Diferentes tipos de Quijote

Un entorno muy hostil para el desarrollo emocional y social del ser humano, al que estos cineastas plantan cara desde hace tiempo. En la miniserie que hicieron para Canal+, Don Quichotte de la Revolucion, un anarquista loco y un Sancho Panza repartidor de pizzas iban al asalto de las grandes multinacionales, planeaban el asesinato del 'jefe', pero comprendían que éste estaba en los centros de negocios, así que pasaban por Bruselas antes de llegar a un paraíso fiscal. Hoy siguen leales a sus Quijotes, de hecho, ya han dicho varias veces que sus diez película "son sobre tipos de Don Quijote, todos luchando contra los molinos de viento".
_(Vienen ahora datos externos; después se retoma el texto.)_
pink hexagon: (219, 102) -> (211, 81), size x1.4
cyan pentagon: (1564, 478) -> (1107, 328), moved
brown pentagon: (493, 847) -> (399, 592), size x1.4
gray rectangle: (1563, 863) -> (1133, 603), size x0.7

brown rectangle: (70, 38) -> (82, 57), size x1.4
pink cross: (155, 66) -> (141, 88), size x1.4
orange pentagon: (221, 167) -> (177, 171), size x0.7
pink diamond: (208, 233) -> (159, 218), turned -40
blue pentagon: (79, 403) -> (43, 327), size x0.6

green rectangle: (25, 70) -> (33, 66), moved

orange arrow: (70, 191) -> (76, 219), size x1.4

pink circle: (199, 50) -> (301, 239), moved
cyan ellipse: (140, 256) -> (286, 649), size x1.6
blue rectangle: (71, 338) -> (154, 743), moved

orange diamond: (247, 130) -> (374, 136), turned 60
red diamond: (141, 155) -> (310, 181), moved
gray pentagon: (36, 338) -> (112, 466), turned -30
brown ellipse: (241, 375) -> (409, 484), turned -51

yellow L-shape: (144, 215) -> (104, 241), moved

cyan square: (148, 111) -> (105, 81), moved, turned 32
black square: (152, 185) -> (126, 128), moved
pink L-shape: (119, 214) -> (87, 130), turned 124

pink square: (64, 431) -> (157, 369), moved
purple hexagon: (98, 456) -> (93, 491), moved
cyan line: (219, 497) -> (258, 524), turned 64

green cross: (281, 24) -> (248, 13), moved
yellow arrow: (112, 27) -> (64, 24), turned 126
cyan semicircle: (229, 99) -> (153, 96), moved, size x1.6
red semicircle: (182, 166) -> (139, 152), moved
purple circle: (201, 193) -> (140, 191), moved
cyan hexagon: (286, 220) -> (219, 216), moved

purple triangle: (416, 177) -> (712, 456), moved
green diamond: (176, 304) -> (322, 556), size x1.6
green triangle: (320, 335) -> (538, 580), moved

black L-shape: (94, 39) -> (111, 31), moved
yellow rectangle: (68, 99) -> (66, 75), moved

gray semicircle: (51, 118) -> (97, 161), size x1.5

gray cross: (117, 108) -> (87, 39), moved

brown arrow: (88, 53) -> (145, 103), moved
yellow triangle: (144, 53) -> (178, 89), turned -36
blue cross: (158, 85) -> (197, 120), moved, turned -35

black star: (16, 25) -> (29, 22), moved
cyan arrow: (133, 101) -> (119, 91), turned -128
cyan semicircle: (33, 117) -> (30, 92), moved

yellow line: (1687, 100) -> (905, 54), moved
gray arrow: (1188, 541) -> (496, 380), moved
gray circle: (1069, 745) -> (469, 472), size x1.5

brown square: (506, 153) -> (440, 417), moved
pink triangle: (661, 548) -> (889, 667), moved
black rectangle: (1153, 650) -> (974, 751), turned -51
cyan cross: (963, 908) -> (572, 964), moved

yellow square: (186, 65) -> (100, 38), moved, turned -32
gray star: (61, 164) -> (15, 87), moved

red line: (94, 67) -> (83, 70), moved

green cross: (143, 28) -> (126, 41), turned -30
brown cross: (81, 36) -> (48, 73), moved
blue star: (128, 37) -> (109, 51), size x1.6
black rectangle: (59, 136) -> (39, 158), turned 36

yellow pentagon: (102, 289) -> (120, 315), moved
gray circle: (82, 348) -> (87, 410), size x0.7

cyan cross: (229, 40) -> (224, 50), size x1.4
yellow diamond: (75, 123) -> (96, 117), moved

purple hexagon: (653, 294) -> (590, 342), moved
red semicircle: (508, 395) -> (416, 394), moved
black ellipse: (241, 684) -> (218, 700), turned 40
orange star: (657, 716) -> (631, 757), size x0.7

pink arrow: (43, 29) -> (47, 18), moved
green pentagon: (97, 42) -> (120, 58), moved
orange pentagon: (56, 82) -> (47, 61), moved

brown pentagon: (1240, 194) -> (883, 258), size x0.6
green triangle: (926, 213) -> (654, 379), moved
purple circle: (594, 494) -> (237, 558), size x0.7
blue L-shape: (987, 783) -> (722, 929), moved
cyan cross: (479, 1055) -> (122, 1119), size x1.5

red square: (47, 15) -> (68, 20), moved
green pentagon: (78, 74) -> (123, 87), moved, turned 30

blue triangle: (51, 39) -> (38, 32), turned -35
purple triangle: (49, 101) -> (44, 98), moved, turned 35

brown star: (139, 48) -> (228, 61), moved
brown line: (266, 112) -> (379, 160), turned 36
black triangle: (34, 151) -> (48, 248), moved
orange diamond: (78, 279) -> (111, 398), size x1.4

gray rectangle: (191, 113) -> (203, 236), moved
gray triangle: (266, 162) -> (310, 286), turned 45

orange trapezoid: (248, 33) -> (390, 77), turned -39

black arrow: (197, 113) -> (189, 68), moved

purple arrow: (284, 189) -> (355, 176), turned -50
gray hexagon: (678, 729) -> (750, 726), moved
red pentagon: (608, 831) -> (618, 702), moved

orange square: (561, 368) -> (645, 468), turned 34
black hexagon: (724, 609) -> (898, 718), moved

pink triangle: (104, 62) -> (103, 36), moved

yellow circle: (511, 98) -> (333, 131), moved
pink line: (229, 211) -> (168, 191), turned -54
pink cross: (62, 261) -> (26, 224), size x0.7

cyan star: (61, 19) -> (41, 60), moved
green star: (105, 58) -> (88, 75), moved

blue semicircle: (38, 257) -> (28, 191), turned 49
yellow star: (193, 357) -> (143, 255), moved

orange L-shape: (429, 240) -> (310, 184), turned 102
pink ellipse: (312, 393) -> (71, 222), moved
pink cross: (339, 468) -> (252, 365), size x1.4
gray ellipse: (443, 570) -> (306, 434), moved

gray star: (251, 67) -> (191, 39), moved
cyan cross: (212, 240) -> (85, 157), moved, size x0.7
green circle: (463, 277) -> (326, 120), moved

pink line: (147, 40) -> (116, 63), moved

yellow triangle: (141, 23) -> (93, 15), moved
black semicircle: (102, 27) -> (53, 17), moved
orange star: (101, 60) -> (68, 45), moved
En Borrar el historial, los personajes salen de un barrio a las afueras de París y llegan hasta los data centers de San Francisco y hasta la isla Mauricio, donde se tropiezan con la historia del dodo desplumado y extinto, objeto de museo ya para siempre. "Cuando eres Don Quijote y sigues luchando contra los molinos de viento, te cansas después de un tiempo", dicen Deléphine y Kervern, que precisamente por ello recogieron a sus personajes del movimiento de los chalecos amarillos "para animarlos de nuevo".